WHAT IS NEEDED » Give the data below again exactly as written, but without the pictures.

COLLECTED MATERIAL »
========================================

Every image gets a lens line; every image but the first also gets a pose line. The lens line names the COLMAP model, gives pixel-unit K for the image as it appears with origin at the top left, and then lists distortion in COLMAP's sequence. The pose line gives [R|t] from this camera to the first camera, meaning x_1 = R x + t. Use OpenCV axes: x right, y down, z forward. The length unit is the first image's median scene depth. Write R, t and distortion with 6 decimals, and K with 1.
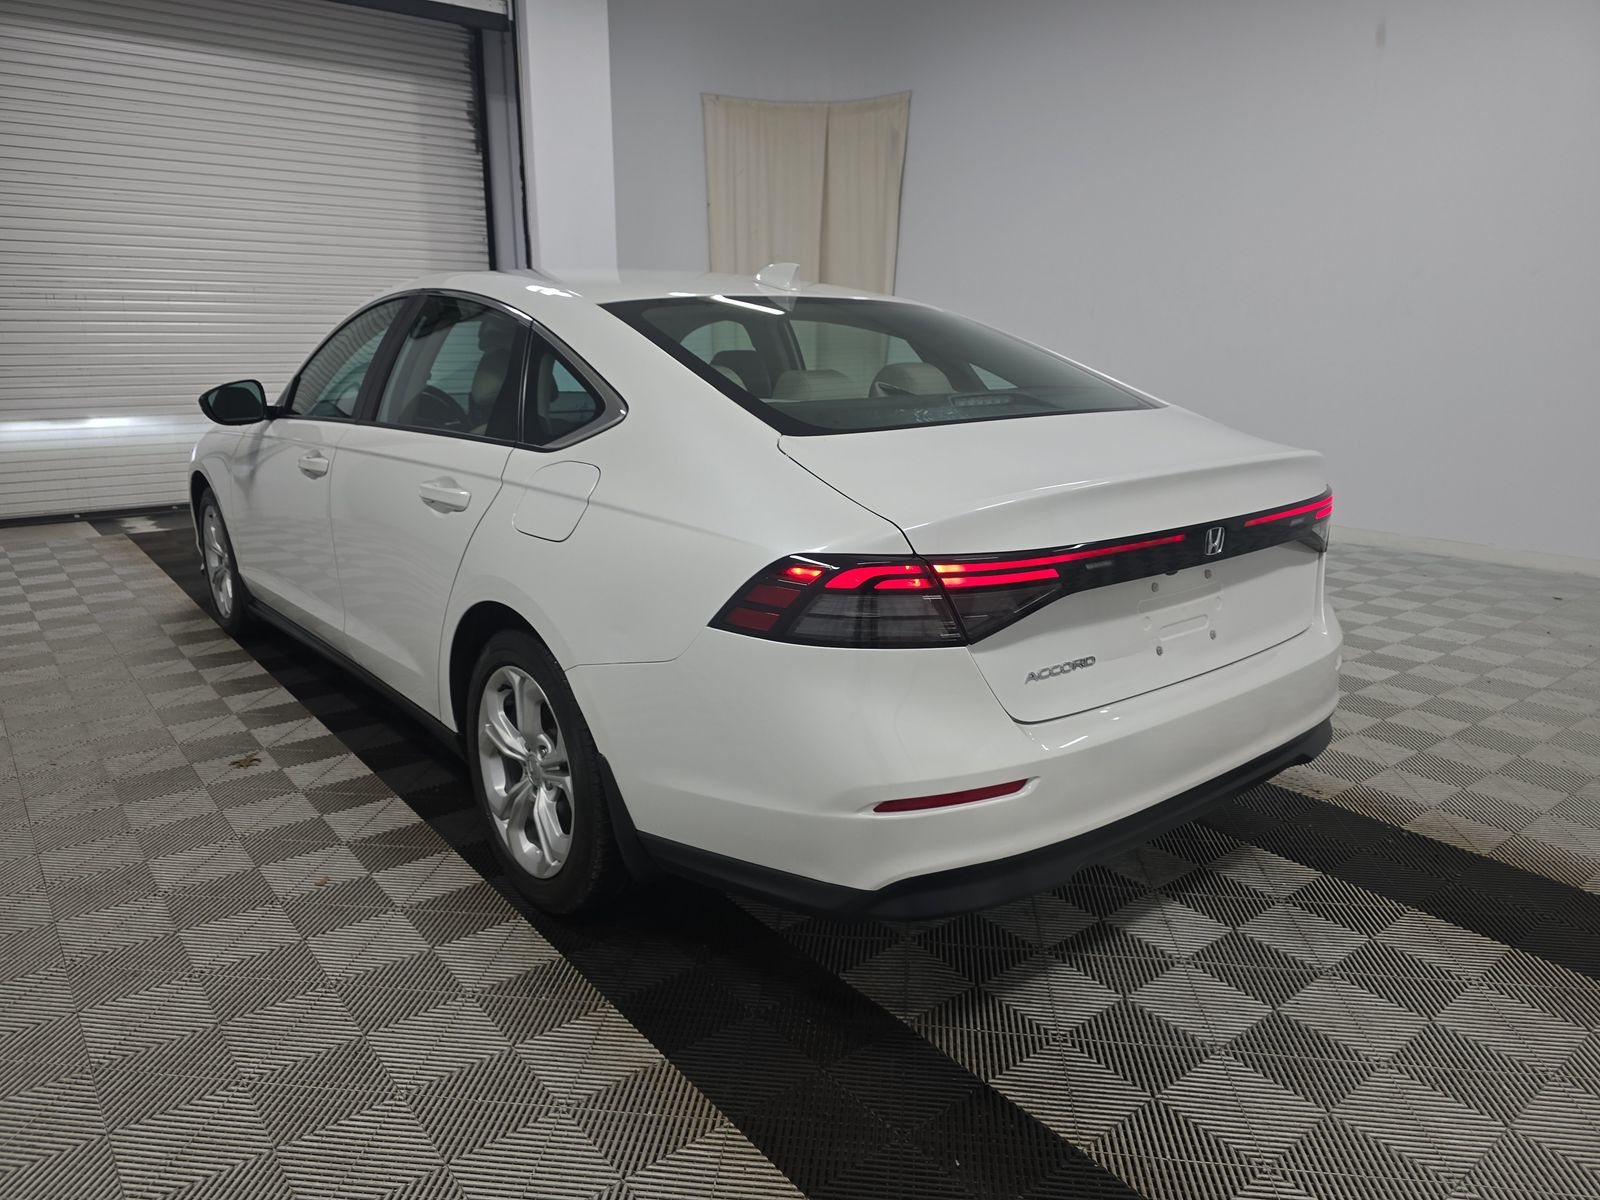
lens RADIAL K [[1118.6, 0, 809.7], [0, 1118.6, 610.7], [0, 0, 1]] dist [0.017587, -0.012670]
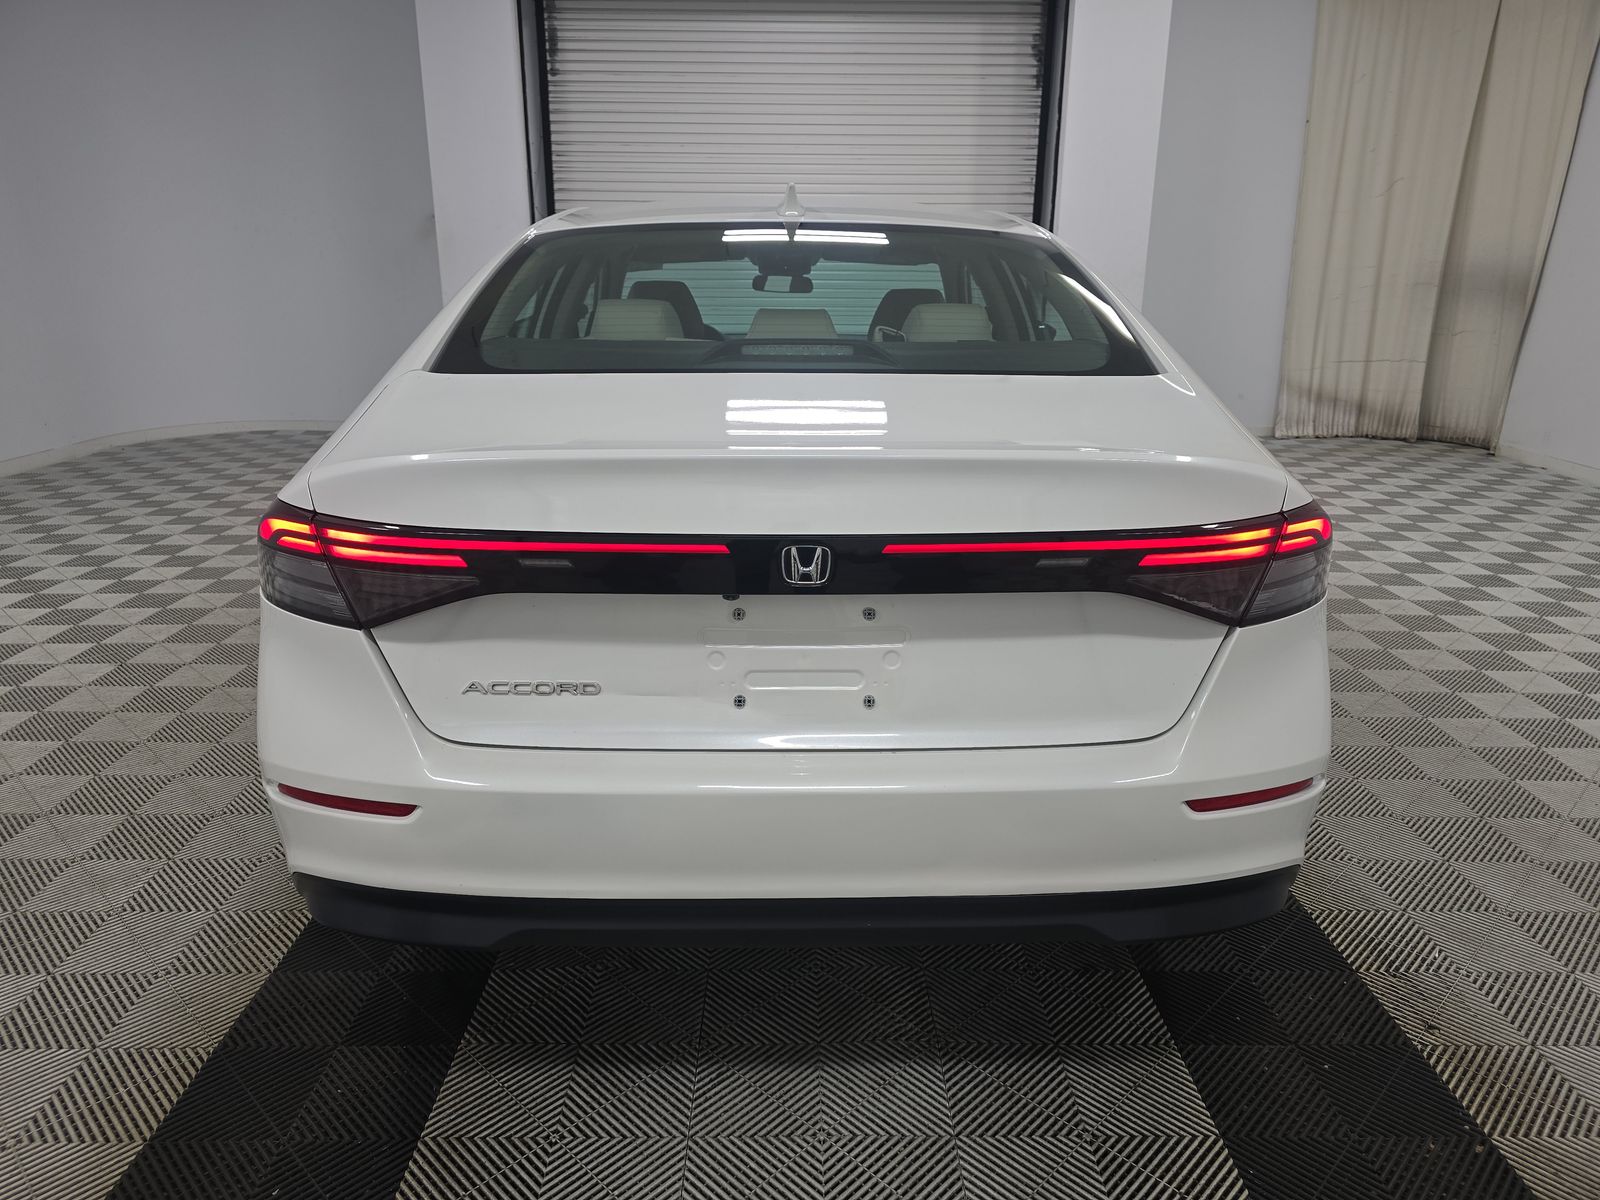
lens RADIAL K [[1118.6, 0, 793.7], [0, 1118.6, 605.9], [0, 0, 1]] dist [0.017587, -0.012670]
pose [[0.773127, 0.178836, -0.608517, 0.730644], [-0.155710, 0.983581, 0.091233, -0.092198], [0.614841, 0.024217, 0.788279, 0.429778]]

========================================

OUTPUT FOR THIS TASK »
Every image gets a lens line; every image but the first also gets a pose line. The lens line names the COLMAP model, gives pixel-unit K for the image as it appears with origin at the top left, and then lists distortion in COLMAP's sequence. The pose line gives [R|t] from this camera to the first camera, meaning x_1 = R x + t. Use OpenCV axes: x right, y down, z forward. The length unit is the first image's median scene depth. Write R, t and distortion with 6 decimals, and K with 1.
lens RADIAL K [[1118.6, 0, 809.7], [0, 1118.6, 610.7], [0, 0, 1]] dist [0.017587, -0.012670]
lens RADIAL K [[1118.6, 0, 793.7], [0, 1118.6, 605.9], [0, 0, 1]] dist [0.017587, -0.012670]
pose [[0.773127, 0.178836, -0.608517, 0.730644], [-0.155710, 0.983581, 0.091233, -0.092198], [0.614841, 0.024217, 0.788279, 0.429778]]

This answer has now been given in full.